Introduction and Citation
Welcome to mineralML: An Open-Source Machine Learning Package for Probabilistically Classifying Minerals.˘
The development of this tool is continually in progress. The manuscript is in review at Geochemistry, Geophysics, and Geosystems with the preprint shortly posted on Earth ArXiv. Please make sure you cite this tool if you use it. Software development takes time and and academia does not always recognize the effort taken, but it does recognize citations.
mineralML is currently in review, with the preprint on Earth ArXiv [Shi et al., 2026]. Please refer to the manuscript for a more detailed description of the development and validation of the method. If you use this package in your work, please cite:
Shi, S., Wieser, P., Gordon, C., Toth, N., Antoshechkina, P., Gleeson, M., & Lehnert, K. (2026). mineralML: Leveraging Machine Learning for Probabilistic Mineral Classification. EarthArXiv eprints, X53J2M. doi: 10.31223/X53J2M.
@article{Shietal2026,
title = {mineralML: Leveraging Machine Learning for Probabilistic Mineral Classification},
url = {http://dx.doi.org/10.31223/X53J2M},
DOI = {10.31223/x53j2m},
publisher = {California Digital Library (CDL)},
author = {Shi, Sarah and Wieser, Penny and Gordon, Charlotte and Toth, Norbert and Antoshechkina, Paula and Gleeson, Matthew and Lehnert, Kerstin},
year = {2026},
month = mar
}
The open-source nature of the tool allows for continuous development. We welcome the submission of high quality mineral analyses that can be added to the training dataset. You can email sarahshi@berkeley.edu or post an enhancement request or report of a bug on the issue page of the mineralML GitHub repository.
Collaborators
These folks have been fundamental to the development of mineralML:
Sarah Shi (University of California, Berkeley, ex-LDEO)

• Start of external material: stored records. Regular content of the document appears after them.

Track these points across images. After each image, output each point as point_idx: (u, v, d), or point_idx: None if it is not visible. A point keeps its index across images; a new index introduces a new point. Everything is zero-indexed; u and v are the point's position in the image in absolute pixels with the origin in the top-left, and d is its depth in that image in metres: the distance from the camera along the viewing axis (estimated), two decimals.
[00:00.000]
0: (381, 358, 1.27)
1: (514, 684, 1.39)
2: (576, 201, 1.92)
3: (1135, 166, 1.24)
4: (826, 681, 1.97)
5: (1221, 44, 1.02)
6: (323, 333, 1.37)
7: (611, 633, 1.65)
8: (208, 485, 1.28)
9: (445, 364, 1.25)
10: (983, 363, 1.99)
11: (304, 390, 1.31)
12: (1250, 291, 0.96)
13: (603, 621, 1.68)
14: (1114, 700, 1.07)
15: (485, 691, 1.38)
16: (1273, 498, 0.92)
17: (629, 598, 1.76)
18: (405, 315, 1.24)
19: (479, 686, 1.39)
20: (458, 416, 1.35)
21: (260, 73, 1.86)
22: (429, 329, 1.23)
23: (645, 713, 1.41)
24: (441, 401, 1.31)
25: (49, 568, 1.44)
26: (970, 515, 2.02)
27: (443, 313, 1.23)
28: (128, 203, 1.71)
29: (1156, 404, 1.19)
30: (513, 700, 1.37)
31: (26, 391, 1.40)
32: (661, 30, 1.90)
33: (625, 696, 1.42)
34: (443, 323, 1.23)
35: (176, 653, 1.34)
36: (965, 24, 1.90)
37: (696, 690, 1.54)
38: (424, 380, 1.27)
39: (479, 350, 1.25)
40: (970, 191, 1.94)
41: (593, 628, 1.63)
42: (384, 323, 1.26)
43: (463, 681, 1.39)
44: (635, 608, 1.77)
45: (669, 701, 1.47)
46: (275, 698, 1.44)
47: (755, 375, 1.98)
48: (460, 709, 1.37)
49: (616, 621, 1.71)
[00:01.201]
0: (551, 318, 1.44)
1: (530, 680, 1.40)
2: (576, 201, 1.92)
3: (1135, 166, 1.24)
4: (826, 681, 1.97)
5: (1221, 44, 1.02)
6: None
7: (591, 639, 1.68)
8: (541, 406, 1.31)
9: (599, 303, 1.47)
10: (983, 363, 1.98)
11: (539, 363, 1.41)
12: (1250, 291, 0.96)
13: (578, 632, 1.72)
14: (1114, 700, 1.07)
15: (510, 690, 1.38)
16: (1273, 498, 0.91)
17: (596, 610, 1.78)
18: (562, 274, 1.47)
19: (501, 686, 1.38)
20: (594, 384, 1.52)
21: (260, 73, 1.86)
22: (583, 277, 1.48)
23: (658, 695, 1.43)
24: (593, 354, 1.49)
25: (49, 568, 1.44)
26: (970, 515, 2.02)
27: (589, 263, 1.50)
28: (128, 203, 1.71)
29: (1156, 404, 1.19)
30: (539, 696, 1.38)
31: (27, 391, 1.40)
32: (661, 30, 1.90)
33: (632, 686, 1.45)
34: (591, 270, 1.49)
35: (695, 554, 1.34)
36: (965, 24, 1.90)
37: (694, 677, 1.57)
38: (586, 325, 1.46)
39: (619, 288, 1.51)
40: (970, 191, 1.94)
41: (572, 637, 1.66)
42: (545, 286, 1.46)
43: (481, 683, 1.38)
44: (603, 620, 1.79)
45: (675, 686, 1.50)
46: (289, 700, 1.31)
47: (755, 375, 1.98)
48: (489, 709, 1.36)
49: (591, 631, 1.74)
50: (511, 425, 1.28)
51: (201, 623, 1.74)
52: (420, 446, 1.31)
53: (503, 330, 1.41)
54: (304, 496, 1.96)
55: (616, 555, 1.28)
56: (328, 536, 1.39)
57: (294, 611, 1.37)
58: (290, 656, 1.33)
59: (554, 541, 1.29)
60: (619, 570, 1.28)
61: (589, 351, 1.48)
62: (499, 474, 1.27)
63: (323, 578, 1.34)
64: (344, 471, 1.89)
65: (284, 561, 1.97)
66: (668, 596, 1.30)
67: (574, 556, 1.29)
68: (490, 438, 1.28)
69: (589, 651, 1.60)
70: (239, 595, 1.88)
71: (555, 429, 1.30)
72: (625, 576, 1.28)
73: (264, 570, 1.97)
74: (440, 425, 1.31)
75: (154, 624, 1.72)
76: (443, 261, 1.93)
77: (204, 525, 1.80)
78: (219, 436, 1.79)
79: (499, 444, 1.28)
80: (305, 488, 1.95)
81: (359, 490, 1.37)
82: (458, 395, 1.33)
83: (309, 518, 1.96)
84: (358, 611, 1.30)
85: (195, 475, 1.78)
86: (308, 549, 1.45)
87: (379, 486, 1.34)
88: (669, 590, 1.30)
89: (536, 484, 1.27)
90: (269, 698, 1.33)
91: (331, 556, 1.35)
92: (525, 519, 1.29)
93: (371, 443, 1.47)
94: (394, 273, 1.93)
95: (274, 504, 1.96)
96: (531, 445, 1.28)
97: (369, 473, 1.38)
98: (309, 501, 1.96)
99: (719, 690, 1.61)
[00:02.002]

Penny Wieser (University of California, Berkeley)
Charlotte Gordon (University of California, Berkeley)
Norbert Toth (University of Cambridge)
Paula Antoshechkina (California Institute of Technology)

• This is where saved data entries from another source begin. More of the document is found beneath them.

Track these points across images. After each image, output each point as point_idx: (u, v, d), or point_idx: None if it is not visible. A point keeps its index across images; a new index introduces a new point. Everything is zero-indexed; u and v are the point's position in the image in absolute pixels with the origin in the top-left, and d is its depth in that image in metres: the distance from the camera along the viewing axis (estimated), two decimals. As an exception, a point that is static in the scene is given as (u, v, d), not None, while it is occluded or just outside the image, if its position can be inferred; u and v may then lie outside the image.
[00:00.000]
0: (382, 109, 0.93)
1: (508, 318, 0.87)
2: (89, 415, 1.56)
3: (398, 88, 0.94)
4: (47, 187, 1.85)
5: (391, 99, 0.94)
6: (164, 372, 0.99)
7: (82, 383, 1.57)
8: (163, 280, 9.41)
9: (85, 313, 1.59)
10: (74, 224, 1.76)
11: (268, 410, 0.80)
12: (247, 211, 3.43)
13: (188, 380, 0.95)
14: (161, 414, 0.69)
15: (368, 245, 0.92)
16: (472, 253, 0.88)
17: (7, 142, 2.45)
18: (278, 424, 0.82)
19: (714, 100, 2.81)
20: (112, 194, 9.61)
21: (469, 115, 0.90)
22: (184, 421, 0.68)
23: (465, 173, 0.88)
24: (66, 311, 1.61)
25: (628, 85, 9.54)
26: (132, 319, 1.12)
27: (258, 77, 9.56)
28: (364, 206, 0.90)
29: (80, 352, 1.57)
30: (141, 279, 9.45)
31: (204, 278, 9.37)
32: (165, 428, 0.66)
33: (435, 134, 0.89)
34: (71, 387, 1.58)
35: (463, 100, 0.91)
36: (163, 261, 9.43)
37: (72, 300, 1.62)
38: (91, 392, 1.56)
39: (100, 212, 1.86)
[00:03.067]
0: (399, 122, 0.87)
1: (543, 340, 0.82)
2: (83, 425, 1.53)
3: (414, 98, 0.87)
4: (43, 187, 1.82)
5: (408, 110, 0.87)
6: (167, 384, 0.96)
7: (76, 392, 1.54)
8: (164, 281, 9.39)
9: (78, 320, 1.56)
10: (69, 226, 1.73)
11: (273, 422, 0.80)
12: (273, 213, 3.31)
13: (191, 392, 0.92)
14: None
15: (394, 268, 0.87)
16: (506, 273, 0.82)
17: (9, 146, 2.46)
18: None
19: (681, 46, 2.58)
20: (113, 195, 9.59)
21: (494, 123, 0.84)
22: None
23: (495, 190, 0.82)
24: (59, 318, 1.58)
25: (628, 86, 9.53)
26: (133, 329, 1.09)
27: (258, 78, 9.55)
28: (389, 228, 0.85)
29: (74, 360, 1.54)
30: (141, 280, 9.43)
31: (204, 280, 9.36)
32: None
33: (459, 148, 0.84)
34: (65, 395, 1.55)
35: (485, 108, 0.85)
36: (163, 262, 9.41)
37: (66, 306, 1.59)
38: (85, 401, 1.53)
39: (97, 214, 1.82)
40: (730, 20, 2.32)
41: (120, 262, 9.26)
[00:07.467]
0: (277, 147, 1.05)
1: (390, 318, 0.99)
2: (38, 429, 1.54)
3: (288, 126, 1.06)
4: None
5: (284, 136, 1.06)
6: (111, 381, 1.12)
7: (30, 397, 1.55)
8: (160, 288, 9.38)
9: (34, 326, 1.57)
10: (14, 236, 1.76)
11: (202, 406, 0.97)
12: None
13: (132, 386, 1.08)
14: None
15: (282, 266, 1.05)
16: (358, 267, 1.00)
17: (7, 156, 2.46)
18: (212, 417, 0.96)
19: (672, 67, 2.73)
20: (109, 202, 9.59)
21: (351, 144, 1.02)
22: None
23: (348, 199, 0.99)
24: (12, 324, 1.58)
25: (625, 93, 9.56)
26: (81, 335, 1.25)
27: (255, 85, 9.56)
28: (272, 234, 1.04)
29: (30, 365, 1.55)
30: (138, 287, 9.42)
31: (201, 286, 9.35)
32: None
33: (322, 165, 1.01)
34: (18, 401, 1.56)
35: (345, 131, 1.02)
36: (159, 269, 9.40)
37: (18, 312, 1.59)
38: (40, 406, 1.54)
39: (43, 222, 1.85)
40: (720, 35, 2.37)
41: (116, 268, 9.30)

Matthew Gleeson (University of California, Berkeley)
Kerstin Lehnert (LDEO)
Minerals
mineralML is trained on a curated dataset of 128k analyses of 23 mineral groups/glass. The machine learning models classify these minerals:
Amphibole
Apatite
Biotite
Calcite
Chlorite
Epidote
Feldspar (Alkali_Feldspar and Plagioclase)
Garnet
Glass
Kalsilite
Leucite
Melilite
Muscovite
Nepheline
Olivine
Oxide (Rhombohedral_Oxides with Hematite-Ilmenite, and Spinel_Group with Magnetite-Spinel)
Pyroxene (Clinopyroxene, Orthopyroxene, Na-Pyroxene)
SiO2-Polymorphs (Quartz, Coesite, Stishovite, Tridymite, Cristobalite)
Rutile
Serpentine
Titanite
Tourmaline
Zircon
Chemistry
mineralML requires inputs of mineral chemistry, in the form of oxides. The machine learning model is trained on 11 oxides:
SiO₂
TiO₂
Al₂O₃
FeOₜ
MnO
MgO
CaO
Na₂O
K₂O
Cr₂O₃
P₂O₅
Zircon is classified empirically with ZrO₂.
Units
mineralML performs all calculations using mineral compositions in oxide weight percentages. If needed, mm.oxide_to_element or mm.element_to_oxide may be helpful for converting your data into a usable format.